If a visitor wishes to extend their ESTA stay beyond 90 days, they will need to submit a request for ‘Satisfactory Departure.’

Satisfactory Departure is a type of policy set in place to allow visitors that are unable to return to their home country to stay back in the US. It carries a 30 days validity period duration. During these thirty days, a visitor will be expected to find a solution to their inability to depart the US.

Can every ESTA holder file a Satisfactory Departure Request?

Unfortunately, No. The Satisfactory Departure allowance is created only for travelers who cannot depart the US through no fault of their own.

For example, someone who has a medical emergency during their stay (e.g., COVID-19). Or someone who can’t return to their home country because of an ongoing unrest. Or someone who can’t travel because flights from the US to their home country have been suspended.

If you fall into this category, you may be qualified to file a Satisfactory Departure Request. Otherwise, you may not be able to do such.

How to submit a Satisfactory Departure Request

To request an extension of stay, a visitor will need to schedule an appointment with a USCIS officer. At this meeting, you will have to provide evidence to back your claim that you’re unable to leave the US through no fault of your own.
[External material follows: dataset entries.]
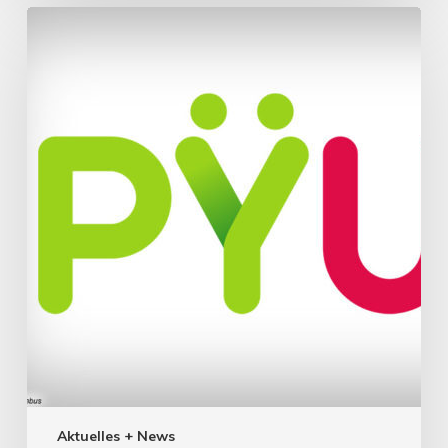
Aktuelles + News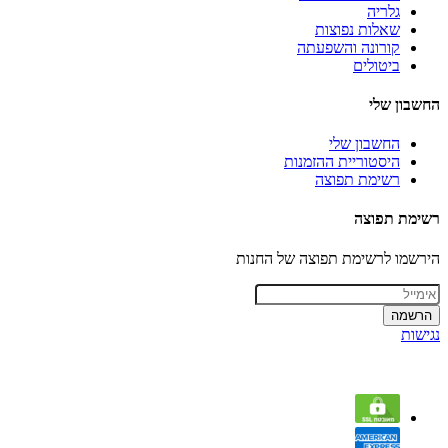
גלריה
שאלות נפוצות
קורונה והשפעתה
ביטולים
החשבון שלי
החשבון שלי
היסטוריית ההזמנות
רשימת תפוצה
רשימת תפוצה
הירשמו לרשימת תפוצה של החנות
הרשמה
נגישות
Your evidence can come in the form of medical documents, travel bans, or air flight cancellations, as the case may be.

How many times can one file a Satisfactory Departure Request?

Even though your Satisfactory Departure request was granted the first time, you can file for a second one if your situation doesn’t improve within the thirty days window afforded by the first application.
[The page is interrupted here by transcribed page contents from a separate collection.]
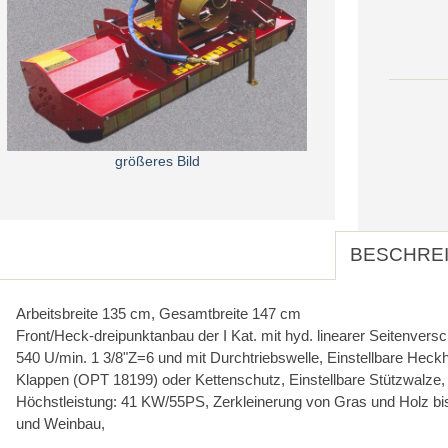
größeres Bild
BESCHRE
Arbeitsbreite 135 cm, Gesamtbreite 147 cm
Front/Heck-dreipunktanbau der I Kat. mit hyd. linearer Seitenversch
540 U/min. 1 3/8"Z=6 und mit Durchtriebswelle, Einstellbare Hec
Klappen (OPT 18199) oder Kettenschutz, Einstellbare Stützwalz
Höchstleistung: 41 KW/55PS, Zerkleinerung von Gras und Holz b
und Weinbau,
Of course, your request will be pending until approved. But if approved, then you have another thirty days window.

How to stay in the US beyond 90 days without filing a Satisfactory Departure Request

As you’ve seen, travelers can only apply for a Satisfactory Departure Request on extremely special occasions.

But if you don’t qualify for this and you still desire to extend your ESTA stay, there’s another way. And that is to submit another ESTA application. If granted, you can return to the US and spend another 90 days.

Mind you; you may not be able to spend two consecutive 90-day stays in the US without first departing the country at the completion of one. So, even if you apply for a new ESTA before the one you’re on expires, you will still need to go back to your country and then travel back to the US.